Not to be a downer, but my dog has bone cancer. I’m going all out to give him the longest, best life possible — surgery, chemo, the works — and it got me thinking about the craziness of feeding our beloved pets some stuff from a bag that’s had all the nutrients processed right out of it and then synthetic vitamins sprinkled back on.
So, since Hoover’s surgery to have the leg with the tumor removed, I’ve been making his dog food and continuing my research about what dogs really should eat.
Dogs need mostly meat. And for about 10,000 years, that’s meant raw meat. Commercial dog food is mostly grain and what meat there is is not really worthy of being called meat. (Incidentally, commercial dog food has only been around about 70 years, about as long as junk food for humans.)
Because Hoover is undergoing chemotherapy, I haven’t gone the raw route yet. I may, once his chemo is over, and I certainly will for my next dog. For now, I’m cooking his meat.
In terms of portion size, the general rule of thumb is to feed 1-3 percent of your dog’s body weight, the low end for older or inactive dogs. Hoover weighs about 57 pounds, so he gets just over a pound of food a day.
Here’s my basic recipe for a day’s worth of food. I usually make enough for 4-5 days and keep a container of it in the fridge. You could certainly make a bigger batch, portion it, and throw it in the freezer. Just remember to keep it about 60 percent meat.
3/4 lb cooked meat (boneless chicken thighs, ground beef, etc. I use organic because I’m trying to save his damn life. Not a time to cheap out.)
1 zucchini, shredded or chopped
1 carrot, shredded or chopped
1 tablespoon olive oil
2 fish oil capsules
1 ground up egg shell (for calcium)
1 raw egg – or - 2 T yogurt or cottage cheese (the good kind with probiotics)
Briefly sauté the vegetables in olive oil. Mix everything together. Serve at room temperature.
You can certainly substitute other veggies you have on hand such as green beans, broccoli, brussell sprouts, spinach, kale, squash, cabbage and cauliflower.

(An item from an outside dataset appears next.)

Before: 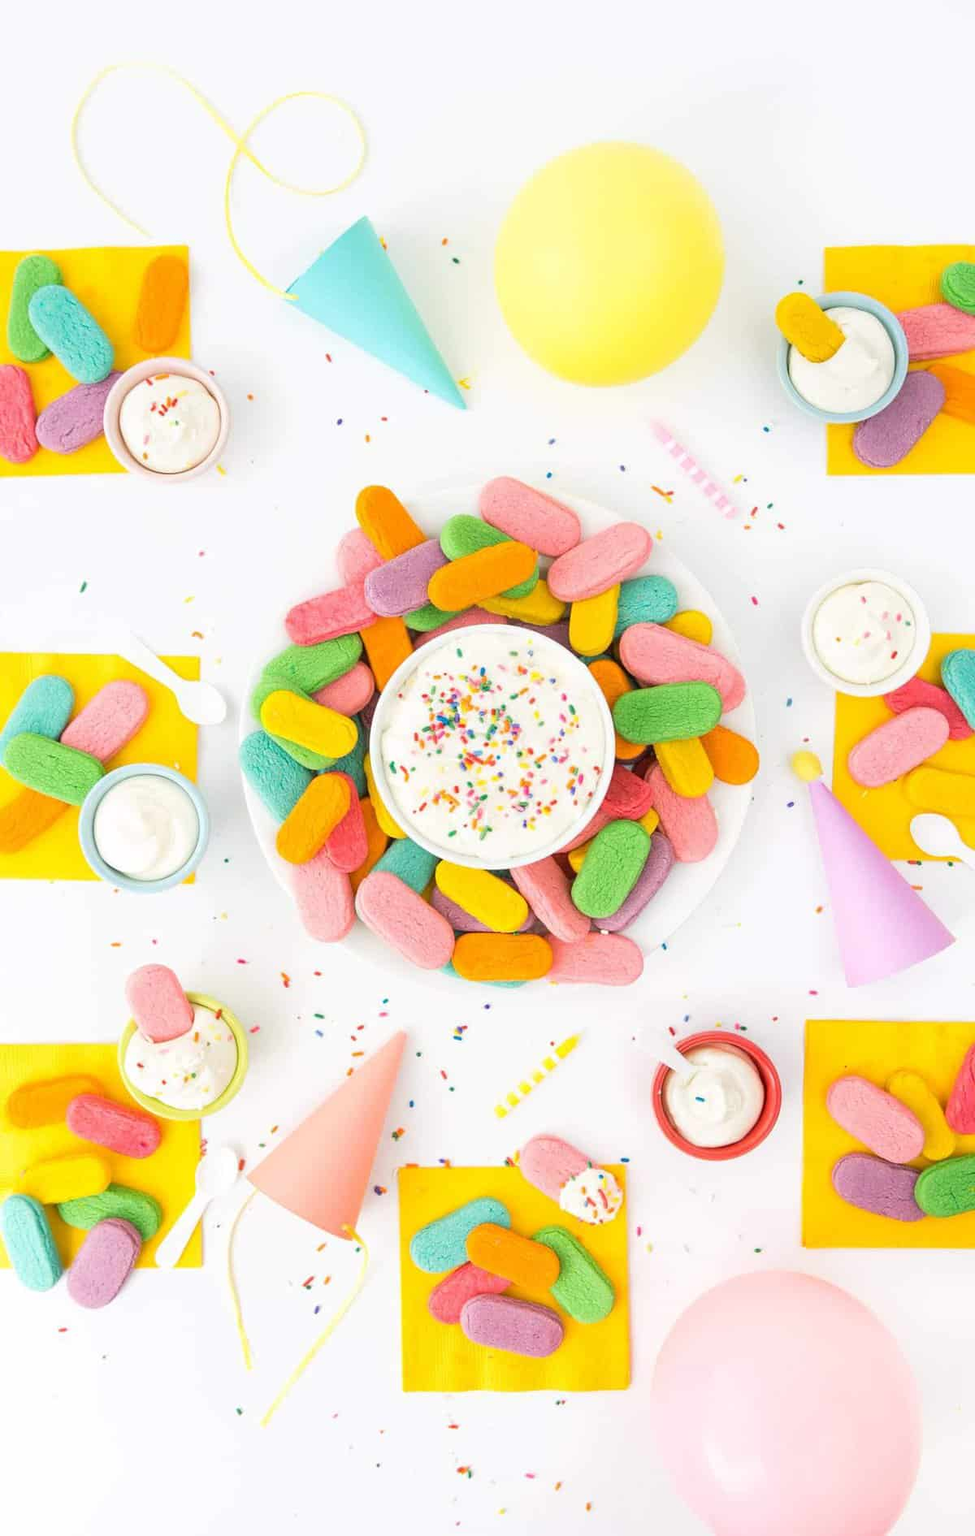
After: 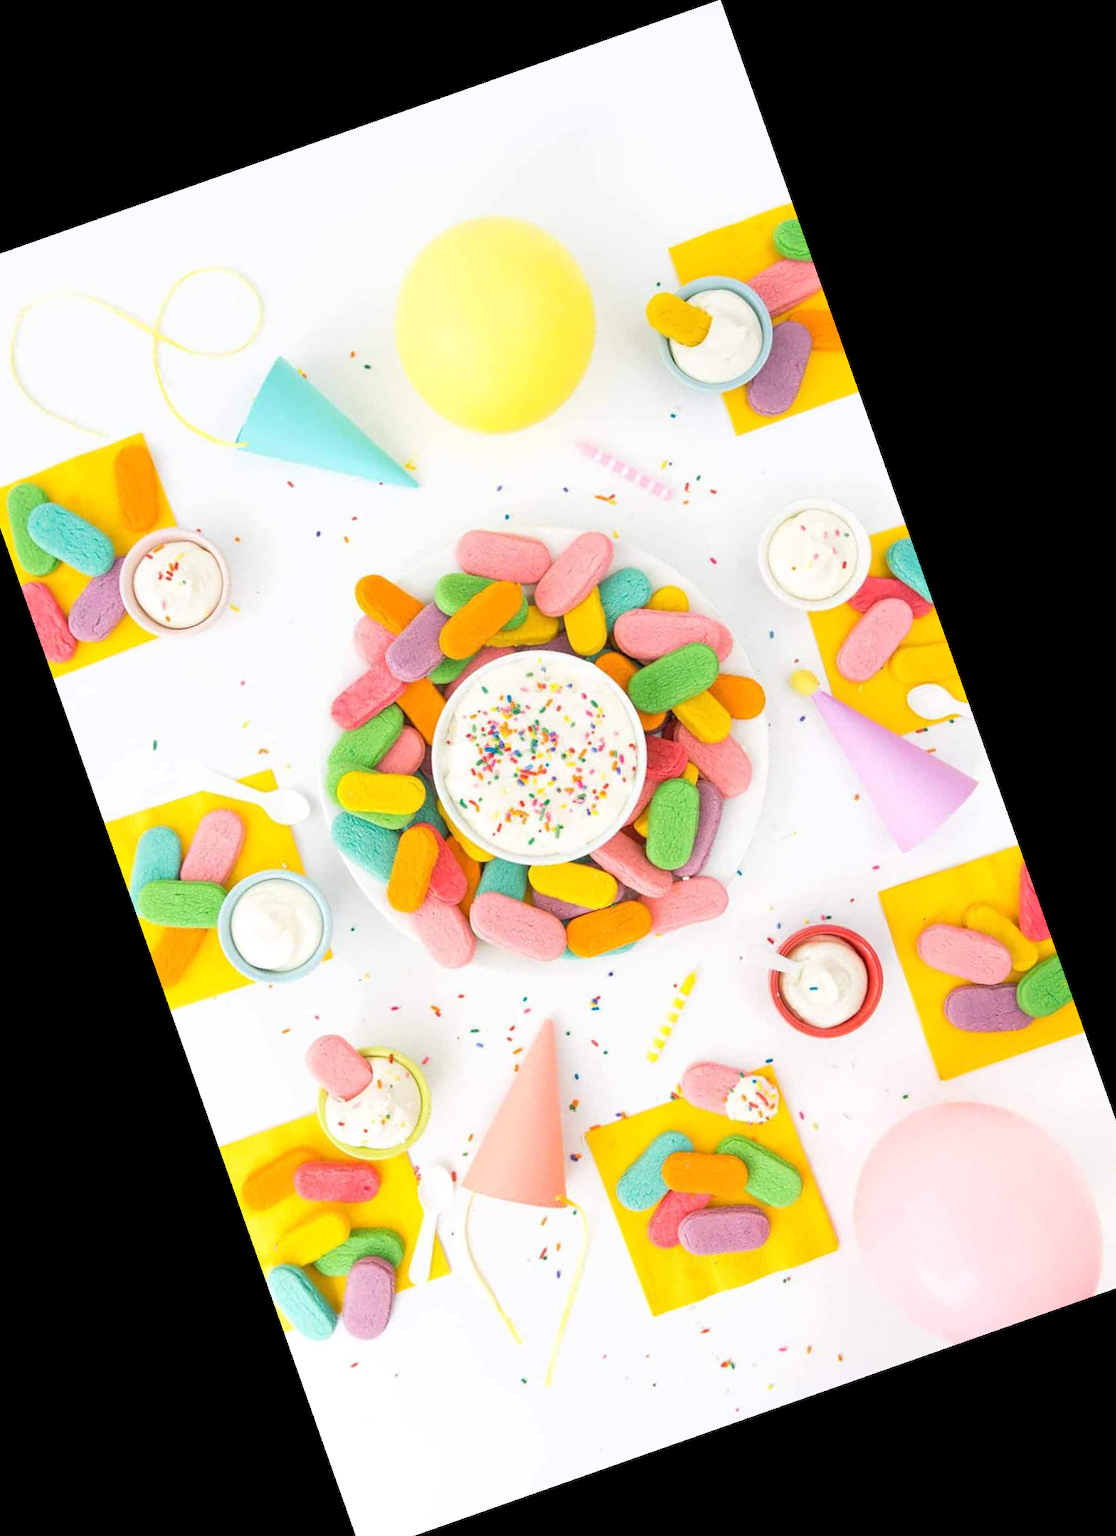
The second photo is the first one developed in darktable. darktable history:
crop and rotate: angle 19.43°, left 6.812%, right 4.125%, bottom 1.087%
tone equalizer: -8 EV 0.001 EV, -7 EV -0.004 EV, -6 EV 0.009 EV, -5 EV 0.032 EV, -4 EV 0.276 EV, -3 EV 0.644 EV, -2 EV 0.584 EV, -1 EV 0.187 EV, +0 EV 0.024 EV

Hoover has no objections to this new diet — indeed he relishes meal time — and we haven’t had any digestive issues as we had when we switched to a new brand of kibble a few years back. He healed from his surgery very quickly and his energy is great.
Overall, making dog food is much less trouble than I thought it would be I feel better about what I’m putting in his body.
I’m planning to make Hoover’s food for the rest of his life, and I’m hoping that extends well past the usual prognosis.
Here are some online sources that I found valuable during my research. All these folks are veterinarians with a holistic bent:
Dr. Charles Loops, a conventional vet turned homeopathic vet talks nuts and bolts of feeding a more natural diet.
Dr. Doug calls himself the Holistic Vet and discusses why he feeds raw.
A video post from Dr. Karen Becker dispels the myths around raw food diets.
So, what are you feeding your pets? Would you ever consider making pet food from scratch?